Wat je doet: Druk uit het tekstfragment over de afwatering van het gebied woord voor woord het stuk af vanaf "Gelet op het" tot en met "van 31,6 ha.".

Tekstfragment:
==*==

Gelet op het voorgaande ziet de Afdeling geen aanleiding voor het oordeel dat het college van gedeputeerde staten ten onrechte is uitgegaan van een afvoerend oppervlak van 31,6 ha.

Het betoog van [appellante] en anderen faalt.

4. [appellante] en anderen voeren verder aan dat uit metingen blijkt dat de bodem ter plaatse over het algemeen een doorlatendheid heeft van minder dan 0,5 meter per dag (hierna: m/dag), hetgeen wordt aangemerkt als slechte doorlatendheid. Door die slechte doorlatendheid is het volgens hen niet toereikend om de afwatering van omgevingswater alleen te baseren op infiltratie. Verder hebben de twee waterbuffers gelegen ten noorden van de BPL volgens hen onvoldoende capaciteit om het omgevingswater te bergen. [appellante] en anderen wijzen er verder op dat volgens de taakopvatting van het Waterschap voor de leegloop van een waterbuffer de regel gehanteerd wordt dat deze binnen 24 uur geledigd moet zijn. Nu sprake is van een slechte doorlatendheid, wordt niet voldaan aan de taakopvatting van het Waterschap.

==*==

Brongegevens:

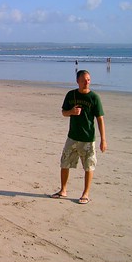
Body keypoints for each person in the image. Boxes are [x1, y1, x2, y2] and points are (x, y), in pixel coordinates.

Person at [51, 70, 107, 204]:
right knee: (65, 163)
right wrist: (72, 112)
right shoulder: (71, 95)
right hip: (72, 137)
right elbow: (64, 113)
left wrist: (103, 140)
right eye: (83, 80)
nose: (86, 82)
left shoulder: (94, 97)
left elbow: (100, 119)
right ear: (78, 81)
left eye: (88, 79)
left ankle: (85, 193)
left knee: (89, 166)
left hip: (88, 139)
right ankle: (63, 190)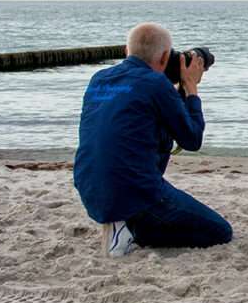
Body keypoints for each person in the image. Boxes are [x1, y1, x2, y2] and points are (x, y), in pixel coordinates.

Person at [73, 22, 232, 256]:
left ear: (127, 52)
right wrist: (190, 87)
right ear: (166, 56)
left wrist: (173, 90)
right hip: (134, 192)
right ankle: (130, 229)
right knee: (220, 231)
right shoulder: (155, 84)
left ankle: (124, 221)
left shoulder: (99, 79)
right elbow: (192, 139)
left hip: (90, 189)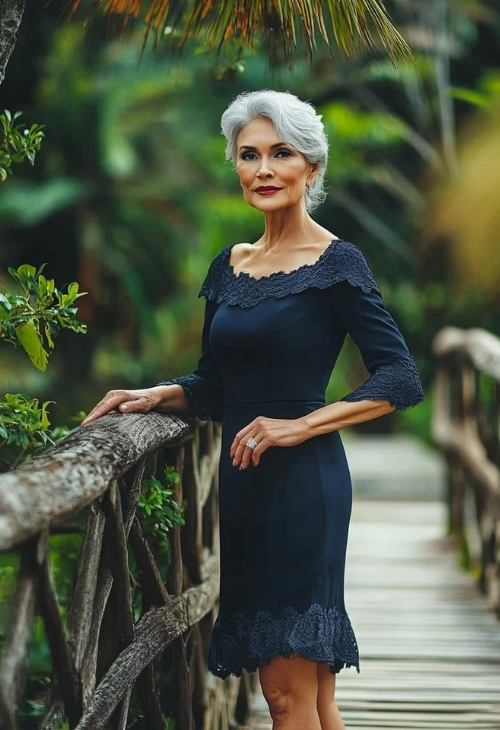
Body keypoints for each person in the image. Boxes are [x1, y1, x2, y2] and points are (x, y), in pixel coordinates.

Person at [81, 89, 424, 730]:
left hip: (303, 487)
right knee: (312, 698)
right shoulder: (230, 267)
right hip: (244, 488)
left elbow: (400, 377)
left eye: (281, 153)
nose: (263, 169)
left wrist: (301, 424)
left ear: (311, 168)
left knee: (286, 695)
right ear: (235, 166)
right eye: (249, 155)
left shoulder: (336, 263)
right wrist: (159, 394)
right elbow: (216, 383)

==*==

Jouw oplossing:
Gelet op het voorgaande ziet de Afdeling geen aanleiding voor het oordeel dat het college van gedeputeerde staten ten onrechte is uitgegaan van een afvoerend oppervlak van 31,6 ha.